THE PROBLEM: Tally the lines in the listing below that contain the string "mildlyinteresting", and give only the number.

EXTRACTED RECORDS section start

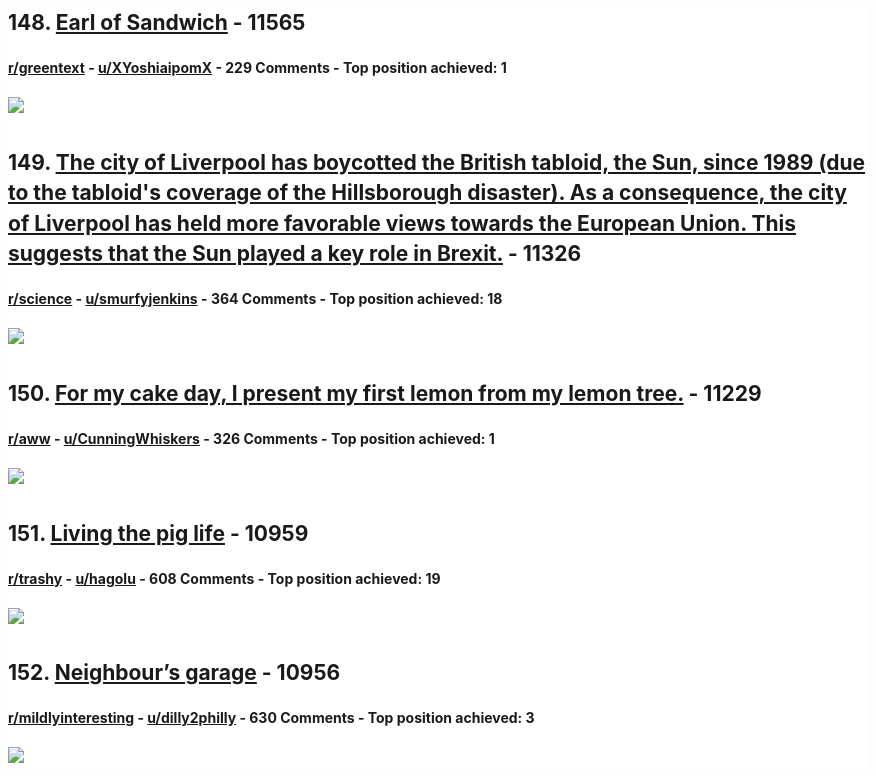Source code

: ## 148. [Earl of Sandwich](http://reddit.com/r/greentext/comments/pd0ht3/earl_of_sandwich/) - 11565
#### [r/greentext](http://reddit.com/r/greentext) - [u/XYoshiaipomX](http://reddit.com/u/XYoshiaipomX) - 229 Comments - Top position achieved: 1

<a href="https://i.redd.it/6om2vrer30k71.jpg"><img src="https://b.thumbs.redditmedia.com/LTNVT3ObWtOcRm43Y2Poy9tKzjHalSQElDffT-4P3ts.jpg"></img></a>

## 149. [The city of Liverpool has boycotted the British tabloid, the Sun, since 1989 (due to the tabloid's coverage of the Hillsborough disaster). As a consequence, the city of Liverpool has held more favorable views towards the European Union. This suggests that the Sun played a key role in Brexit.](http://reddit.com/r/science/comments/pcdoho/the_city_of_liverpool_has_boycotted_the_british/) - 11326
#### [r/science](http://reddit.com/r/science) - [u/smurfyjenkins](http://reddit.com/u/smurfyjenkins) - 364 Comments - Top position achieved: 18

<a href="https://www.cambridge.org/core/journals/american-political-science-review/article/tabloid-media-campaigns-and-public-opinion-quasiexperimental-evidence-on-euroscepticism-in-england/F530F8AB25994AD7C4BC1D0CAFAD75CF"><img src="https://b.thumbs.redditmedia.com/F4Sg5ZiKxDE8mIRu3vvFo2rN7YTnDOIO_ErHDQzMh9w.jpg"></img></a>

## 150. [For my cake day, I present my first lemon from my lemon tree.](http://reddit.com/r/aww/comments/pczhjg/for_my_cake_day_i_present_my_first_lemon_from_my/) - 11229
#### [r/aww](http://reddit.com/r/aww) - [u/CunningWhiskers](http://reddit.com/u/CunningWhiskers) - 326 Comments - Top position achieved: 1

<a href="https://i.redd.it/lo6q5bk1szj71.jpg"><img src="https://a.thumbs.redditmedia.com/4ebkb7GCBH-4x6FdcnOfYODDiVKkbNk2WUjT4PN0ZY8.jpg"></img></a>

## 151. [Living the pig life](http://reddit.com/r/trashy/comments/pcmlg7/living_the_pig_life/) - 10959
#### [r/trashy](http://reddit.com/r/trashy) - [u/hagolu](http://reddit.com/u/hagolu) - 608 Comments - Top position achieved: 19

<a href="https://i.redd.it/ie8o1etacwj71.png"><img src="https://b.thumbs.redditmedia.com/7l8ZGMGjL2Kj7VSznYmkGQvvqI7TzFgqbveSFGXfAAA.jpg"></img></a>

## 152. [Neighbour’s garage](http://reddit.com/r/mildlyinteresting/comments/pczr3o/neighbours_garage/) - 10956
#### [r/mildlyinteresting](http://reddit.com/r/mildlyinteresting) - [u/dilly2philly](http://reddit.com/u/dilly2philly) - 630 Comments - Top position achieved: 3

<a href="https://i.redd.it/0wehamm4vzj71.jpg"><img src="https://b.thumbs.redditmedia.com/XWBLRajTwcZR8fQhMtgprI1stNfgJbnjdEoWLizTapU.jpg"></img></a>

EXTRACTED RECORDS section end
EXTRACTED RECORDS section start

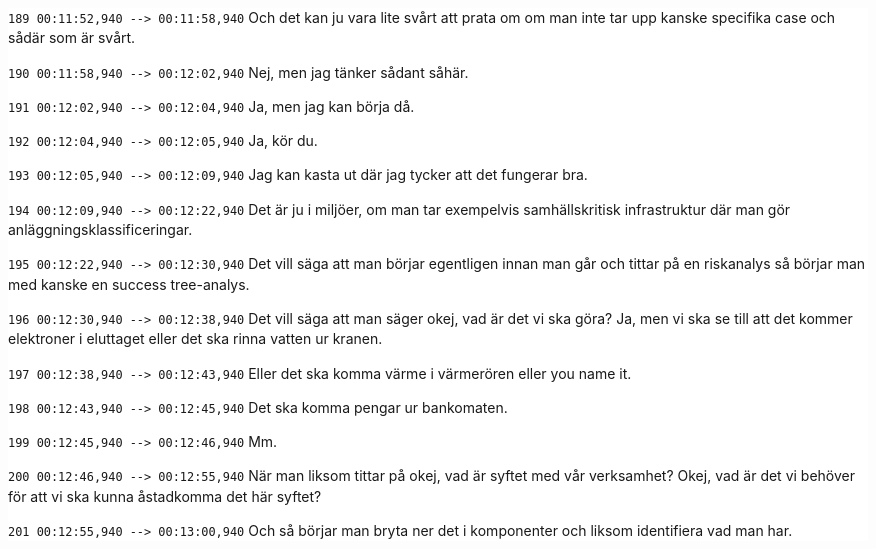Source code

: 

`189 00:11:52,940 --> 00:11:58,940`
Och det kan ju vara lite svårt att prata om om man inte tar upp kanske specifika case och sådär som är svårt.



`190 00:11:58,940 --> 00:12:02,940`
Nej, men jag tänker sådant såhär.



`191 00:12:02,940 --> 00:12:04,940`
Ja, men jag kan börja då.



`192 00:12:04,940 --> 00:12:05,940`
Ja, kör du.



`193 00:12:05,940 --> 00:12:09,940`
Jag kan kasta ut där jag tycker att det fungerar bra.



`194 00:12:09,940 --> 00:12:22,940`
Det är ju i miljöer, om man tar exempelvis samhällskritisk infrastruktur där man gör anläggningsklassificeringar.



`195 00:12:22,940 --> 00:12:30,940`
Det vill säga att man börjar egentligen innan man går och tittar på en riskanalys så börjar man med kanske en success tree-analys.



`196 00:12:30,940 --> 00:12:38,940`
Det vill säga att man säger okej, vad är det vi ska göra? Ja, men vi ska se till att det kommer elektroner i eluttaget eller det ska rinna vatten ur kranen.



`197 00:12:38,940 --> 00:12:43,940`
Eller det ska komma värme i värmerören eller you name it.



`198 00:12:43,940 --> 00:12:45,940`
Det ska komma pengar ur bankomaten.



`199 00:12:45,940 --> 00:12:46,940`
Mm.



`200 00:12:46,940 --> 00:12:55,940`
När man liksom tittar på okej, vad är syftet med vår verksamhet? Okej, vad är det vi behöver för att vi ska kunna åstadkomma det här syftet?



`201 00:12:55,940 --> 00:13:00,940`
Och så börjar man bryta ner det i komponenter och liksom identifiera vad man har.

EXTRACTED RECORDS section end

COMPLETED EXERCISE: 2